Excerpt provided
====================
True Detective creator accused of plagiarism, in this cruel universe where everything is stolen
Picking through the dense literary allusions in True Detective became its own ongoing investigation during the HBO drama’s first season, but for fans of writer Thomas Ligotti, that investigation has turned downright criminal. Jon Padgett, founder of Thomas Ligotti Online, has collaborated with The Lovecraft eZine editor Mike Davis on an article that accuses show creator Nic Pizzolatto of not merely paying homage to Ligotti and other writers, but outright plagiarizing their words and ideas.
They make their argument with a series of side-by-side comparisons of dialogue spoken by Matthew McConaughey’s nihilistic Rust Cohle and excerpts from Ligotti’s The Conspiracy Against The Human Race—many of which are echoed, whether paraphrased or directly, in the car ride dialogue between Cohle and Woody Harrelson’s Marty Hart from the first episode. As Padgett says, “It is the scene in which True Detective goes from being just another cop buddy procedural to something different, something of exceeding interest to HBO’s audience and a credit to the writer who created Rustin Cohle.” And in Padgett’s estimation, it was Ligotti’s borrowed words that sold not only the audience, but HBO and McConaughey on the show. And without Pizzolatto explicitly citing their source, Padgett says, he may have sold them “goods under false pretenses.”
Of course, Pizzolatto has openly discussed Ligotti’s influence, even saying of that dialogue, “There are two lines in particular (and it would have been nothing to re-word them) that were specifically phrased in such a way as to signal Ligotti admirers. Which, of course, you got.” But Padgett’s argument is that, rather than being a secret shout-out to readers of the obscure philosopher, Pizzolatto was only copping to their being lifted after others began identifying the source.
====================
Input data
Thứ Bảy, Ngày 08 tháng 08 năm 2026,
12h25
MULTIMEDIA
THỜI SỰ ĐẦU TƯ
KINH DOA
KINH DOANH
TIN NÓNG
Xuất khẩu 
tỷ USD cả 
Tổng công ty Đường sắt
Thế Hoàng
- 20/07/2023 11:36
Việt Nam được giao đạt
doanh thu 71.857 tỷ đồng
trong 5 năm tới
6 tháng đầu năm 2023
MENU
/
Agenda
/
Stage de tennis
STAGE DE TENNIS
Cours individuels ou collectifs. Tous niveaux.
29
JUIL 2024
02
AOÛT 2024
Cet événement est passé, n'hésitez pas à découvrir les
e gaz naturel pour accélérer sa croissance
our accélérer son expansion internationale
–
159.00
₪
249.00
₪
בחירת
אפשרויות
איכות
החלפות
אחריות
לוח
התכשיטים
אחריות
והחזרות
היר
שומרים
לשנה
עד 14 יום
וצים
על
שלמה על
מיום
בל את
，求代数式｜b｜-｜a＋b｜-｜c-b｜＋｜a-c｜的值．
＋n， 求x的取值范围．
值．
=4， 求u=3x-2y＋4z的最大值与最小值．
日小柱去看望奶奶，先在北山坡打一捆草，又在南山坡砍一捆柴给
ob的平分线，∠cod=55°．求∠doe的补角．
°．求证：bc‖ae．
====================
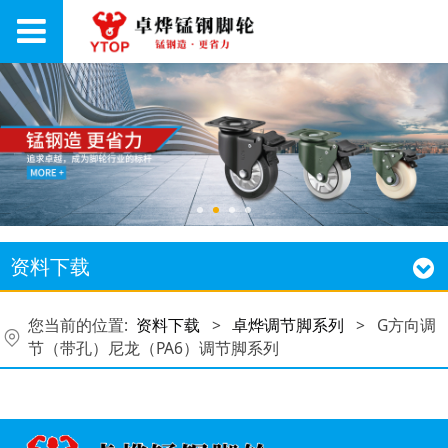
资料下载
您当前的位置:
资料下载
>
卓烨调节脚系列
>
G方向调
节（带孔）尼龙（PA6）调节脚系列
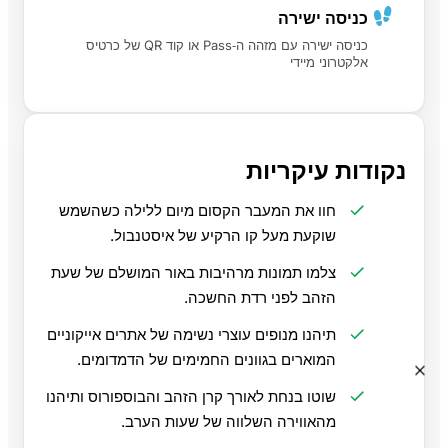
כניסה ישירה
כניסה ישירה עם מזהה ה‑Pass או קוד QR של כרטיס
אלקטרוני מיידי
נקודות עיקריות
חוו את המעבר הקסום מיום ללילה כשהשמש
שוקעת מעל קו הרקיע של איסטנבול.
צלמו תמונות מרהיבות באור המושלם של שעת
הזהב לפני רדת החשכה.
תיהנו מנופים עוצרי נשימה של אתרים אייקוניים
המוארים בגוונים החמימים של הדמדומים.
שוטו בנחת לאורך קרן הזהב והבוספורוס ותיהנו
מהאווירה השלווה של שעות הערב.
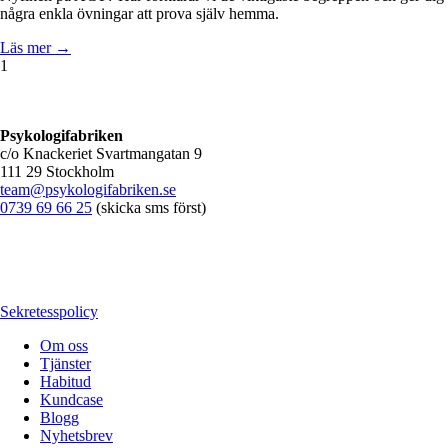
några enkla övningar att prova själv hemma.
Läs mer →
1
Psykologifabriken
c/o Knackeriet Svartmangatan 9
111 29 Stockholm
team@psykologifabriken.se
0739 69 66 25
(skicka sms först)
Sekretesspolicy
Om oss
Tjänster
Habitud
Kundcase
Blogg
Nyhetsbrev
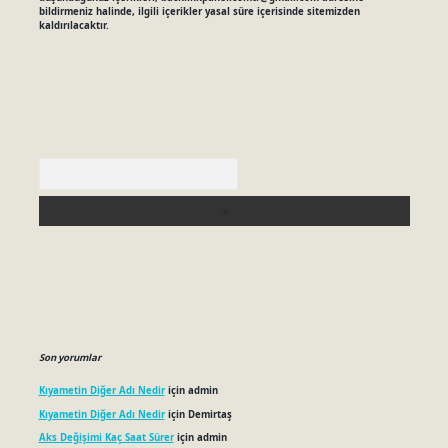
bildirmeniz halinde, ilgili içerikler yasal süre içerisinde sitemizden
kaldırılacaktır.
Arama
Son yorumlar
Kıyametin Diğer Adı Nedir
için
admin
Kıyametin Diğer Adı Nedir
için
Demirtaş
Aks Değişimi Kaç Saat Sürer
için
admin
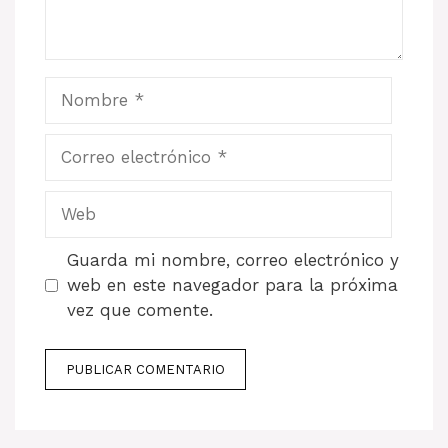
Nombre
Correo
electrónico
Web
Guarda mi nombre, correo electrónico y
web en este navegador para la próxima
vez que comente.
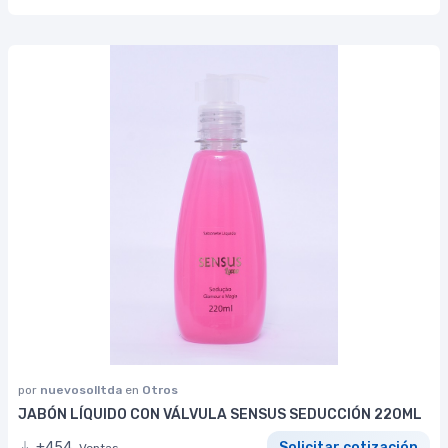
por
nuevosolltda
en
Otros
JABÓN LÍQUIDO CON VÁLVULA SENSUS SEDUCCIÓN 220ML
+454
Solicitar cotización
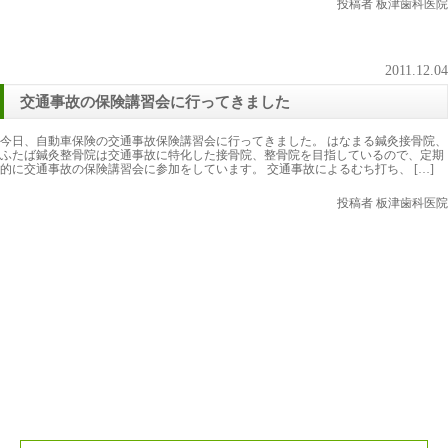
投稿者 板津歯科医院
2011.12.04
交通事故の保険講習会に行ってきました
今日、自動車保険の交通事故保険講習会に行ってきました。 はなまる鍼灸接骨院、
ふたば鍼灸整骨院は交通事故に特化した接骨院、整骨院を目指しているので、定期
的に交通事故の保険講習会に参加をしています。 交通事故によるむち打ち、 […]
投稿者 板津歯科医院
====================
Required work
Reproduce the part of the True Detective plagiarism article that opens with the words "Of course, Pizzolatto" and closes with "identifying the source.", substituting "little-known philosopher" for "obscure philosopher".

Your response
Of course, Pizzolatto has openly discussed Ligotti’s influence, even saying of that dialogue, “There are two lines in particular (and it would have been nothing to re-word them) that were specifically phrased in such a way as to signal Ligotti admirers. Which, of course, you got.” But Padgett’s argument is that, rather than being a secret shout-out to readers of the little-known philosopher, Pizzolatto was only copping to their being lifted after others began identifying the source.